The current system may have worked well in the 20th century, with giant leaps in medicine and technology, but I submit that serious ground needs to be made if 7.3 billion people are to continue living on this planet, consumption cannot last forever until we develop better sources of energy (which is coming, Costa Rica is going on 75 days of powering itself on renewable energy alone, Germany almost 75% of its energy is coming from renewable sources), and more abundant resources, maybe asteroid mining?

Sort of meandering thoughts, but I find them important. Perhaps less about ethics and more about regulation. Is regulation supposed to reflect ethics?

The reason so many people are diagnosed with cancer is that they’re healthier than they used to be.

I realize that sounds weird but a moment’s reflection should reveal how obvious it is; you have to die of SOMETHING. As people age, the likelihood they will get cancer increases. A population that has a median age of 35 won’t see much cancer. A population with a median age of 80 will see tons. The older we get, the more cancer there will be.

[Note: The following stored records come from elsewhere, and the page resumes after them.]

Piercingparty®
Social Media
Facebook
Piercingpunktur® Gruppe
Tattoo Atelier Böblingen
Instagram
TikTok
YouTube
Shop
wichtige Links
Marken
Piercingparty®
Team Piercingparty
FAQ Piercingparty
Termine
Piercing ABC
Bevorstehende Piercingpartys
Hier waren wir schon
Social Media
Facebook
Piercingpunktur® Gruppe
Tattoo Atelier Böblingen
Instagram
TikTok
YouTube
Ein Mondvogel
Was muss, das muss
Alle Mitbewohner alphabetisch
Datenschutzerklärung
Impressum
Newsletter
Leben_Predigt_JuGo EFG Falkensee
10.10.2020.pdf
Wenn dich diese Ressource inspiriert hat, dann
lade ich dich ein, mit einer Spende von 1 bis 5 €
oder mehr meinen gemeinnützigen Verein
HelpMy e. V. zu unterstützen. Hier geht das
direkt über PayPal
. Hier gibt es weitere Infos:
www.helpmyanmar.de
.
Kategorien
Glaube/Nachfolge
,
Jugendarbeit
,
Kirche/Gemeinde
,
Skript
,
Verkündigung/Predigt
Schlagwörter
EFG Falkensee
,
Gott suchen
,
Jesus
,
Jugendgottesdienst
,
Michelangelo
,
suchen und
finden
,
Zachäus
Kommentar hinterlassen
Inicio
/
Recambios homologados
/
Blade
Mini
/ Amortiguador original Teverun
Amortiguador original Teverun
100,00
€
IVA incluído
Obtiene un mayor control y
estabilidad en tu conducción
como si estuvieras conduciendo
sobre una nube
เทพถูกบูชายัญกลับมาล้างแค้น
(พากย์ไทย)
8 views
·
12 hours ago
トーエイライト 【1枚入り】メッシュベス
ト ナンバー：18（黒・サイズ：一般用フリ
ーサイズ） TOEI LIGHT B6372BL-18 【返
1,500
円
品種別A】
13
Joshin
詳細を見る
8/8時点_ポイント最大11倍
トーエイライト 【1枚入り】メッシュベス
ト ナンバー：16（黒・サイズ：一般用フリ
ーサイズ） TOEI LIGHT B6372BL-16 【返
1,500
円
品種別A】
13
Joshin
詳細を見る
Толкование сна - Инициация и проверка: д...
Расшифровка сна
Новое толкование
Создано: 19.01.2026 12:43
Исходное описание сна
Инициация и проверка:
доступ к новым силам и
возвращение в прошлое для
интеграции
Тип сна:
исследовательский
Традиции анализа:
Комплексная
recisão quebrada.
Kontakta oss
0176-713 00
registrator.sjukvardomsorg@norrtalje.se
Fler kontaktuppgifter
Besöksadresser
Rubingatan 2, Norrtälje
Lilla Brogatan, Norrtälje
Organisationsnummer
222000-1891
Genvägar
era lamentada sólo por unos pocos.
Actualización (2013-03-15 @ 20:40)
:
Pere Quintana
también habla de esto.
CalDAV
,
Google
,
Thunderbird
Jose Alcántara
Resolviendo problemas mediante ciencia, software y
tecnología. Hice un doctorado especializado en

If cancer is cured, then more people will die of something else, be it heart failure, kidney disease, or what have you. The total at the bottom of the Cause of Death summary MUST add up to 100%. When you eliminate causes of death that are not cancer, of course cancer will go up.

I think the central problem with this debate is people are looking for morals in capitalism. It isn’t there. Capitalism is just an economic system. You should no more go looking for moral guidance in economics than you should in chemistry or algebra. Some people say capitalism is inherently good and some people say capitalism is inherently bad - and both views are nonsense.